*ARBEITSAUFTRAG 1:* Schreibe die Zeilen der Auflistung als Markdown-Tabelle mit den Spalten „Nr“ und „Zeile“ um, beginnend mit der ersten Zeile der Auflistung und endend mit der Zeile, die „Zimtstange (zum Garnieren).“ enthält. Beide Grenzzeilen gehören dazu, Leerzeilen entfallen.

*ÜBUNGSTEXT:*
◇ ◇ ◇ ◇
Marcus Scholz

1. September 2020

Es sind noch knapp fünf Wochen, die der HSV hat, um seinen Kader final zusammenzustellen. Das Trainingslager ist absolviert und am Sonnabend findet sogar schon der letzte Test vor Saisonbeginn statt, wenn es im Volksparkstadion gegen den Erstligisten Hertha BSC geht. Es wird die letzte Möglichkeit für die Spieler sein, sich im Spiel für einen Stammplatz zu empfehlen. Und es ist tatsächlich ein guter  Moment, um einmal ein erstes Fazit zu ziehen, wie weit der HSV insgesamt schon ist. Und dafür zähle ich gern einmal auf, was ich vor dieser Wechselperiode als größte Baustellen erachtet hatte:

  1. Der HSV hatte keine klare Nummer eins.
  2. Der HSV hatte Probleme bei hohen Bällen im eigenen Sechzehner.
◇ ◇ ◇ ◇
*DATENAUSZUG:*
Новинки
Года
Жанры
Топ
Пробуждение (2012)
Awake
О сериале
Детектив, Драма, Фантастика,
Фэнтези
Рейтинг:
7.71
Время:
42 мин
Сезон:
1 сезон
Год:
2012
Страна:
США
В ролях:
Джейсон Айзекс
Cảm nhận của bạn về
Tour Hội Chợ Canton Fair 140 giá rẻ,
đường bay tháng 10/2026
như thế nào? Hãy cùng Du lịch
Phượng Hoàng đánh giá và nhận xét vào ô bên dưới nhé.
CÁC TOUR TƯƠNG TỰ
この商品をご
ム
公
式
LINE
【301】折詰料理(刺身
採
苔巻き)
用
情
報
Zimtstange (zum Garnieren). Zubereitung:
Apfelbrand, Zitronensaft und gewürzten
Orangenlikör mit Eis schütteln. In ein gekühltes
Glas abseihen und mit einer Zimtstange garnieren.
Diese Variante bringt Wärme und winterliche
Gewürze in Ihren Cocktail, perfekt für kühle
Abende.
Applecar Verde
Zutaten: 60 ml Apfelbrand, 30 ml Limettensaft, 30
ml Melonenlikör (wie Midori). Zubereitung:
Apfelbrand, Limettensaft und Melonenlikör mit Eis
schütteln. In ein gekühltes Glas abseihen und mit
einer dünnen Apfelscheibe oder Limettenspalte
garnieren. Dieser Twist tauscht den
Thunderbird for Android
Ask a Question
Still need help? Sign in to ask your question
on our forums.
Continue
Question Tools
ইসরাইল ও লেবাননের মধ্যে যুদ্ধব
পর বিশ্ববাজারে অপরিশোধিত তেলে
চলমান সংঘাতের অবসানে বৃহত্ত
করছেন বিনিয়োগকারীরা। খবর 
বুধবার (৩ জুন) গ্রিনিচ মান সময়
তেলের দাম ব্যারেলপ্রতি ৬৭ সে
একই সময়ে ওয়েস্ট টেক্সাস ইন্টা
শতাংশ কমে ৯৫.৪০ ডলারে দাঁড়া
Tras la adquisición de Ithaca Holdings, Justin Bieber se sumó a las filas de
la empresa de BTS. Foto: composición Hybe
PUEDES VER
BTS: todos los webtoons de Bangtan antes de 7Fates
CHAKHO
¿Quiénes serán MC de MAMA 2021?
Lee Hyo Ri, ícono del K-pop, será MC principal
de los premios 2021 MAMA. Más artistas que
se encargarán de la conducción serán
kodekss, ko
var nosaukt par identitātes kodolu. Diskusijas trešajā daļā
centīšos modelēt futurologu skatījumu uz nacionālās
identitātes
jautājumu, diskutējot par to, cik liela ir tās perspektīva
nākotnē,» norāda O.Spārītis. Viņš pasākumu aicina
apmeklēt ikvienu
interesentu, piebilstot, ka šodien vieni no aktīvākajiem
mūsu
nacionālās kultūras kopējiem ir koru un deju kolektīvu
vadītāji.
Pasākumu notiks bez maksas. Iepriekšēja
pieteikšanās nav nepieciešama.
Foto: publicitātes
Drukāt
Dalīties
◇ ◇ ◇ ◇
*ARBEITSAUFTRAG 2:* Gegen welche Mannschaft bestreitet der HSV laut dem Text über den HSV-Kader seinen letzten Test vor Saisonbeginn?

*ERGEBNIS 1:*
| Nr | Zeile |
|---|---|
| 1 | Новинки |
| 2 | Года |
| 3 | Жанры |
| 4 | Топ |
| 5 | Пробуждение (2012) |
| 6 | Awake |
| 7 | О сериале |
| 8 | Детектив, Драма, Фантастика, |
| 9 | Фэнтези |
| 10 | Рейтинг: |
| 11 | 7.71 |
| 12 | Время: |
| 13 | 42 мин |
| 14 | Сезон: |
| 15 | 1 сезон |
| 16 | Год: |
| 17 | 2012 |
| 18 | Страна: |
| 19 | США |
| 20 | В ролях: |
| 21 | Джейсон Айзекс |
| 22 | Cảm nhận của bạn về |
| 23 | Tour Hội Chợ Canton Fair 140 giá rẻ, |
| 24 | đường bay tháng 10/2026 |
| 25 | như thế nào? Hãy cùng Du lịch |
| 26 | Phượng Hoàng đánh giá và nhận xét vào ô bên dưới nhé. |
| 27 | CÁC TOUR TƯƠNG TỰ |
| 28 | この商品をご |
| 29 | ム |
| 30 | 公 |
| 31 | 式 |
| 32 | LINE |
| 33 | 【301】折詰料理(刺身 |
| 34 | 採 |
| 35 | 苔巻き) |
| 36 | 用 |
| 37 | 情 |
| 38 | 報 |
| 39 | Zimtstange (zum Garnieren). Zubereitung: |

*ERGEBNIS 2:* Gegen den Erstligisten Hertha BSC.